Paul Bonard ha visto muchas cosas, pero no está preparado para esto. No puede creer lo que ve. Está estupefacto. "Entonces -se dice-, no era solo una leyenda".   Preso de estupor no atina sino a observar a la hermosa figura. Ésta, como llevada por la curiosidad,   se aproxima despacio a la cápsula y  la rodea,  y  una vez  frente a su escotilla, lo mira fijamente a los ojos. En los suyos, Paul cree percibir un destello de profunda inquietud. Luego, la figura se aleja. Le hace señas, intentando detenerla, pero es inútil. 

Desesperado, manipula  los controles de la nave que siguen sin funcionar;  las cámaras no responden. "No puede ser”, se dice, "No puedo perder la oportunidad de dar a conocer este prodigio".  De pronto, ve de nuevo a la sirena que ahora regresa con algo entre sus brazos. Al tenerla de nuevo frente a él,  ve que  entre sus brazos trae una niña pequeña,  quizá,  de la misma edad de su nieta.  Un ser encantador con la pequeña cola plateada similar a la de su madre.


La mujer se queda mirándolo fijamente como implorándole algo  y entonces, Paul comprende: le está pidiendo que calle, que no delate su presencia. ¿Será posible? ¿Sabe acaso lo que le está pidiendo? 

Una batalla se libra en su interior.

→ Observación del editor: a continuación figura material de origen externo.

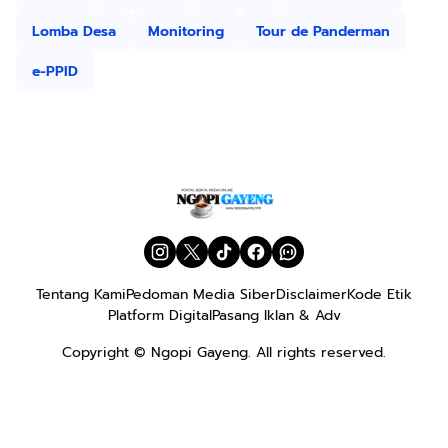
Lomba Desa
Monitoring
Tour de Panderman
e-PPID
Tentang Kami
Pedoman Media Siber
Disclaimer
Kode Etik
Platform Digital
Pasang Iklan & Adv
Copyright ©
Ngopi Gayeng
. All rights reserved.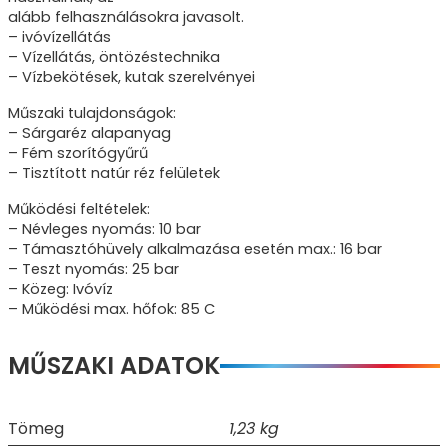
alább felhasználásokra javasolt.
– ivóvízellátás
– Vízellátás, öntözéstechnika
– Vízbekötések, kutak szerelvényei
Műszaki tulajdonságok:
– Sárgaréz alapanyag
– Fém szorítógyűrű
– Tisztított natúr réz felületek
Működési feltételek:
– Névleges nyomás: 10 bar
– Támasztóhüvely alkalmazása esetén max.: 16 bar
– Teszt nyomás: 25 bar
– Közeg: Ivóvíz
– Működési max. hőfok: 85 C
MŰSZAKI ADATOK
Tömeg
1,23 kg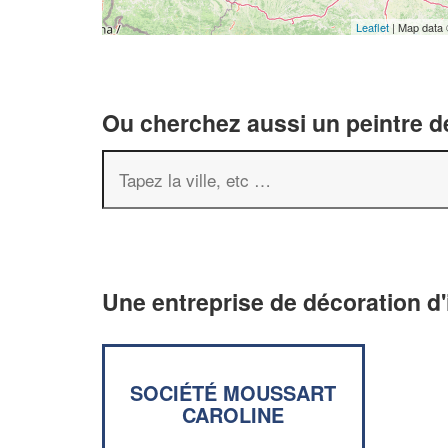
Leaflet
| Map data
Ou cherchez aussi un peintre dé
Une entreprise de décoration d'
SOCIÉTÉ MOUSSART
CAROLINE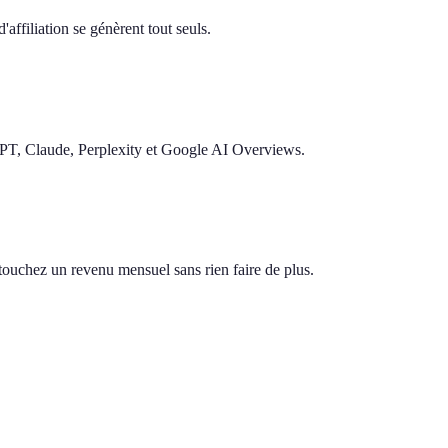
'affiliation se génèrent tout seuls.
GPT, Claude, Perplexity et Google AI Overviews.
s touchez un revenu mensuel sans rien faire de plus.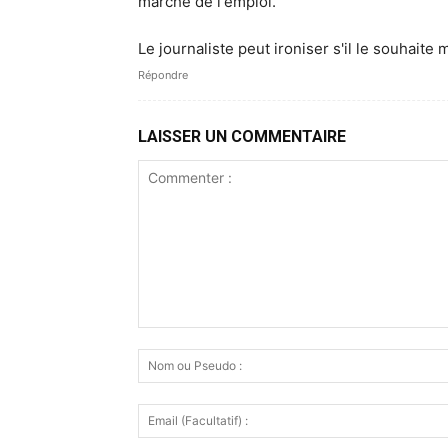
marché de l'emploi.
Le journaliste peut ironiser s'il le souhaite 
Répondre
LAISSER UN COMMENTAIRE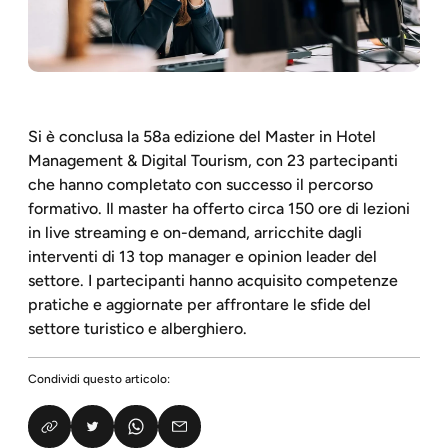
Si è conclusa la 58a edizione del Master in Hotel
Management & Digital Tourism, con 23 partecipanti
che hanno completato con successo il percorso
formativo. Il master ha offerto circa 150 ore di lezioni
in live streaming e on-demand, arricchite dagli
interventi di 13 top manager e opinion leader del
settore. I partecipanti hanno acquisito competenze
pratiche e aggiornate per affrontare le sfide del
settore turistico e alberghiero.
Condividi questo articolo: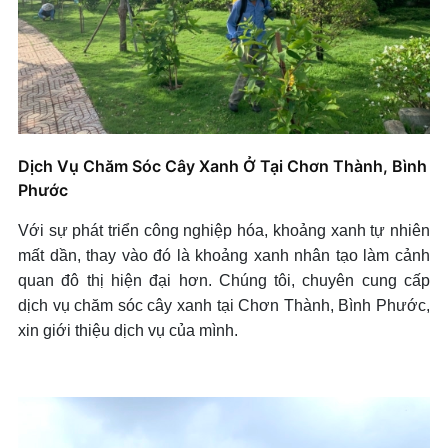
Dịch Vụ Chăm Sóc Cây Xanh Ở Tại Chơn Thành, Bình
Phước
Với sự phát triển công nghiệp hóa, khoảng xanh tự nhiên
mất dần, thay vào đó là khoảng xanh nhân tạo làm cảnh
quan đô thị hiện đại hơn. Chúng tôi, chuyên cung cấp
dịch vụ chăm sóc cây xanh tại Chơn Thành, Bình Phước,
xin giới thiệu dịch vụ của mình.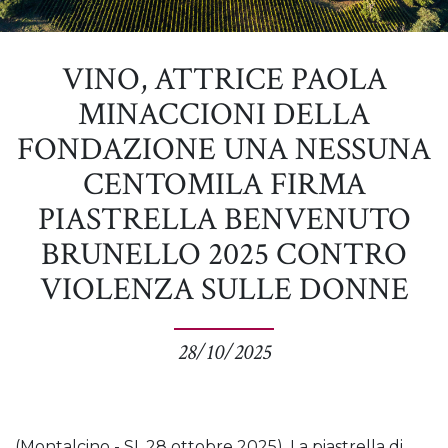
VINO, ATTRICE PAOLA
MINACCIONI DELLA
FONDAZIONE UNA NESSUNA
CENTOMILA FIRMA
PIASTRELLA BENVENUTO
BRUNELLO 2025 CONTRO
VIOLENZA SULLE DONNE
28/10/2025
(Montalcino - SI, 28 ottobre 2025). La piastrella di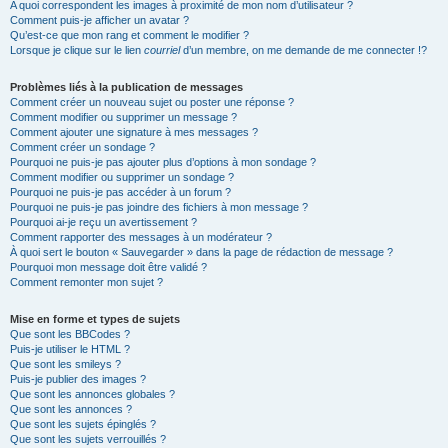
A quoi correspondent les images à proximité de mon nom d’utilisateur ?
Comment puis-je afficher un avatar ?
Qu’est-ce que mon rang et comment le modifier ?
Lorsque je clique sur le lien
courriel
d’un membre, on me demande de me connecter !?
Problèmes liés à la publication de messages
Comment créer un nouveau sujet ou poster une réponse ?
Comment modifier ou supprimer un message ?
Comment ajouter une signature à mes messages ?
Comment créer un sondage ?
Pourquoi ne puis-je pas ajouter plus d’options à mon sondage ?
Comment modifier ou supprimer un sondage ?
Pourquoi ne puis-je pas accéder à un forum ?
Pourquoi ne puis-je pas joindre des fichiers à mon message ?
Pourquoi ai-je reçu un avertissement ?
Comment rapporter des messages à un modérateur ?
À quoi sert le bouton « Sauvegarder » dans la page de rédaction de message ?
Pourquoi mon message doit être validé ?
Comment remonter mon sujet ?
Mise en forme et types de sujets
Que sont les BBCodes ?
Puis-je utiliser le HTML ?
Que sont les smileys ?
Puis-je publier des images ?
Que sont les annonces globales ?
Que sont les annonces ?
Que sont les sujets épinglés ?
Que sont les sujets verrouillés ?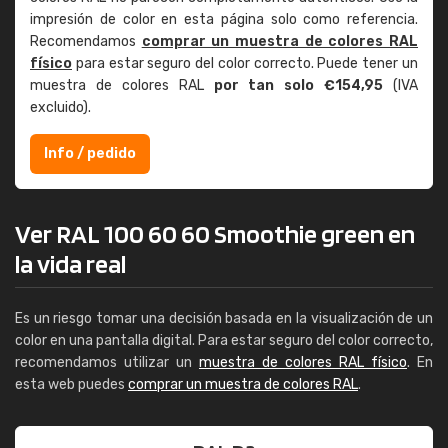
impresión de color en esta página solo como referencia.
Recomendamos
comprar un muestra de colores RAL
físico
para estar seguro del color correcto. Puede tener un
muestra de colores RAL
por tan solo €154,95
(IVA
excluido).
Info / pedido
Ver RAL 100 60 60 Smoothie green en
la vida real
Es un riesgo tomar una decisión basada en la visualización de un
color en una pantalla digital. Para estar seguro del color correcto,
recomendamos utilizar un
muestra de colores RAL físico
. En
esta web puedes
comprar un muestra de colores RAL
.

Ese hallazgo haría de esa expedición la más exitosa de su carrera, cosecharía renombre, fama, honores, dinero..., pero, ¿lo haría acaso eso más feliz?, ¿contribuiría en algo ese conocimiento a mejorar la vida en la Tierra?

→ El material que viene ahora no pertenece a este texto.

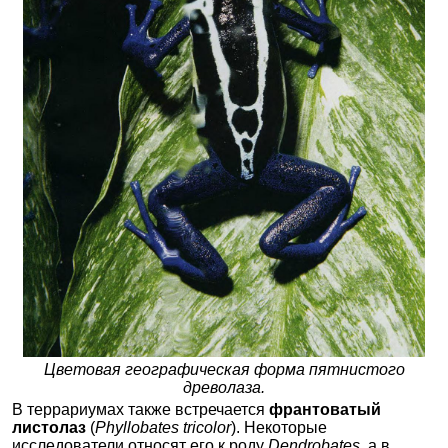
Цветовая географическая форма пятнистого
древолаза.
В террариумах также встречается
франтоватый
листолаз
(
Phyllobates tricolor
). Некоторые
исследователи относят его к роду
Dendrobates
, а в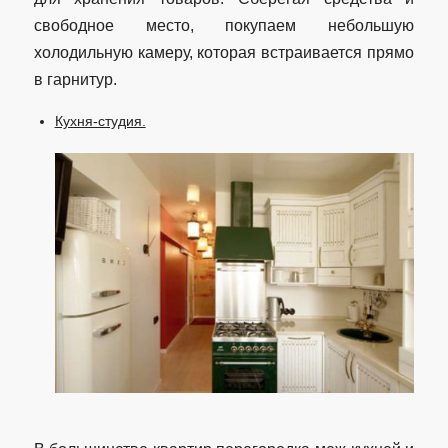
свободное место, покупаем небольшую
холодильную камеру, которая встраивается прямо
в гарнитур.
Кухня-студия.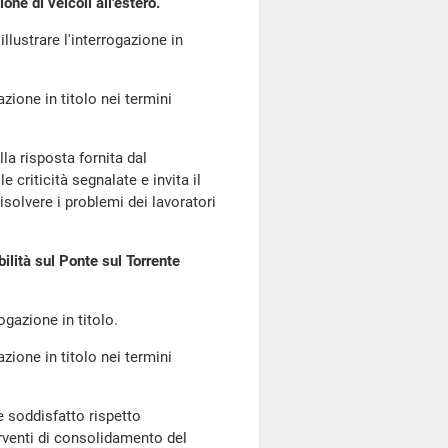
ne di veicoli all'estero.
 illustrare l'interrogazione in
azione in titolo nei termini
lla risposta fornita dal
 criticità segnalate e invita il
solvere i problemi dei lavoratori
bilità sul Ponte sul Torrente
rogazione in titolo.
azione in titolo nei termini
e soddisfatto rispetto
erventi di consolidamento del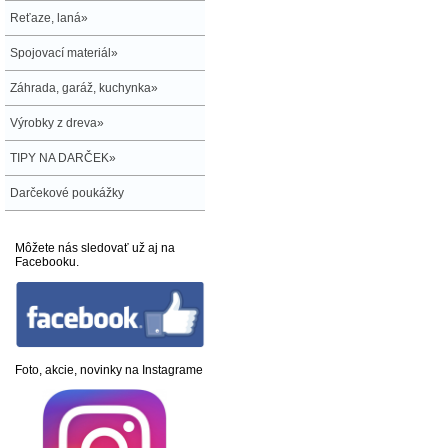
Reťaze, laná»
Spojovací materiál»
Záhrada, garáž, kuchynka»
Výrobky z dreva»
TIPY NA DARČEK»
Darčekové poukážky
Môžete nás sledovať už aj na
Facebooku.
Foto, akcie, novinky na Instagrame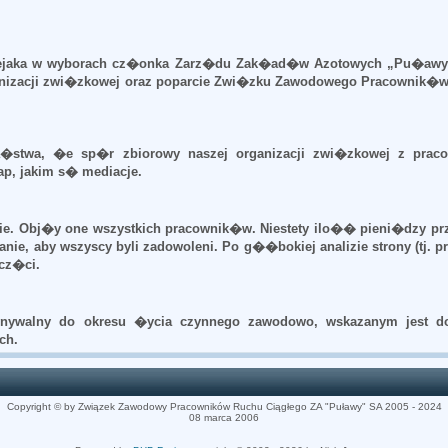
aka w wyborach cz�onka Zarz�du Zak�ad�w Azotowych „Pu�awy” 
ganizacji zwi�zkowej oraz poparcie Zwi�zku Zawodowego Pracowni
�stwa, �e sp�r zbiorowy naszej organizacji zwi�zkowej z pra
ap, jakim s� mediacje.
e. Obj�y one wszystkich pracownik�w. Niestety ilo�� pieni�dzy pr
nie, aby wszyscy byli zadowoleni. Po g��bokiej analizie strony (tj.
cz�ci.
walny do okresu �ycia czynnego zawodowo, wskazanym jest doda
ch.
Copyright © by Związek Zawodowy Pracowników Ruchu Ciągłego ZA "Puławy" SA 2005 - 2024
08 marca 2006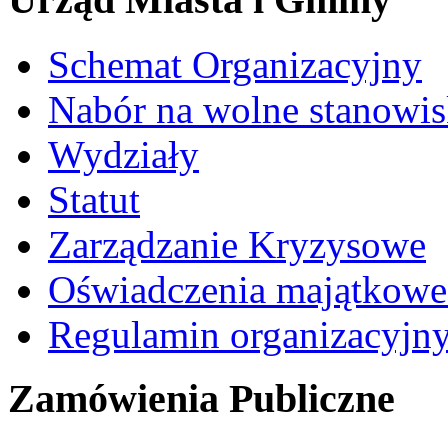
Schemat Organizacyjny
Nabór na wolne stanowi
Wydziały
Statut
Zarządzanie Kryzysowe
Oświadczenia majątkow
Regulamin organizacyjn
Zamówienia Publiczne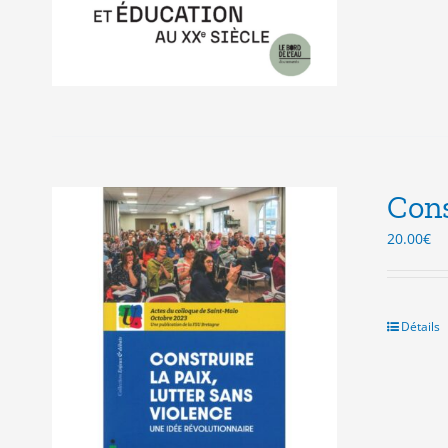
Cons
20.00
€
Détails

La imagen de su nieta viene de  pronto a su mente.  Si en sus manos estuviera impedirlo, él  no permitiría que nada ni nadie le hiciera daño. No puede permitir tampoco que algo malo le ocurra a esa pequeña criatura marina. 

Sonríe a la madre indicándole por señas que la ha entendido, que puede estar tranquila. 

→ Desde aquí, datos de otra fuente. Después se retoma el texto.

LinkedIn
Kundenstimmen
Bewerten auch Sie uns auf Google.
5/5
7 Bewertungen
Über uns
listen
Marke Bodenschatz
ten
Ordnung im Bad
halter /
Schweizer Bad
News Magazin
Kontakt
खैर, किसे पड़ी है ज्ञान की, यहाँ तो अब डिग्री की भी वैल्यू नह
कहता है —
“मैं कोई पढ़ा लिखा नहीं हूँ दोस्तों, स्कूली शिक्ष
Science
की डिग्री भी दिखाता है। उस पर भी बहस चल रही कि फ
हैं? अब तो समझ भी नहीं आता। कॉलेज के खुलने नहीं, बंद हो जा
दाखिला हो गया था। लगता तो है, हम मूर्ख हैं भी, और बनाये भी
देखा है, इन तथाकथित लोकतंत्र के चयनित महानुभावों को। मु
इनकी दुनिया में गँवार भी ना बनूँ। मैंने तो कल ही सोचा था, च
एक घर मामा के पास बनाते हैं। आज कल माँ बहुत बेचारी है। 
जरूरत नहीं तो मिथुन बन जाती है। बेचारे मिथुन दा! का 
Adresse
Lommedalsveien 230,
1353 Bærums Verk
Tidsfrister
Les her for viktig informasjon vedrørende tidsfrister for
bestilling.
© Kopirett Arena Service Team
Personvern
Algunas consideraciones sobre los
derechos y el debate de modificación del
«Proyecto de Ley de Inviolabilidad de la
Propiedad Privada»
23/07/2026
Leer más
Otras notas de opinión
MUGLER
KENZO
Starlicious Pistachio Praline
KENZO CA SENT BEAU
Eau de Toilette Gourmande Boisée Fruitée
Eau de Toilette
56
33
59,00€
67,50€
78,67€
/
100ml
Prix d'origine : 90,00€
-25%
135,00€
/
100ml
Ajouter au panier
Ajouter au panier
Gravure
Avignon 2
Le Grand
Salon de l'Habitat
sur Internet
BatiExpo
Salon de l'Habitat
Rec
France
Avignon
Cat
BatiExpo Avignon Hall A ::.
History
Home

A la distancia,  observa otras figuras gráciles como las de ella que parecen aguardarla. Una sonrisa de gratitud curva los labios de la bella habitante de las profundidades antes de alejarse.

Paul la observa presa de emoción. Estuvo a punto de cometer el mayor error de su vida al decretar el cautiverio y tal vez la muerte de esos seres fantásticos. En otro momento no hubiera dudado, pero ahora, una sensibilidad especial inunda su alma. Tiene que proteger a aquella niña y a su madre. Su decisión ya está tomada.

–¡Doctor, Lombard! ¡Doctor Lombard!, responda, ¿está todo bien? Perdimos la comunicación con usted hace quince minutos. La pantalla se quedó en blanco. Responda, por favor, ¿está todo bien? 
Es el radio operador de la nave, retomando el contacto. Su voz suena angustiada.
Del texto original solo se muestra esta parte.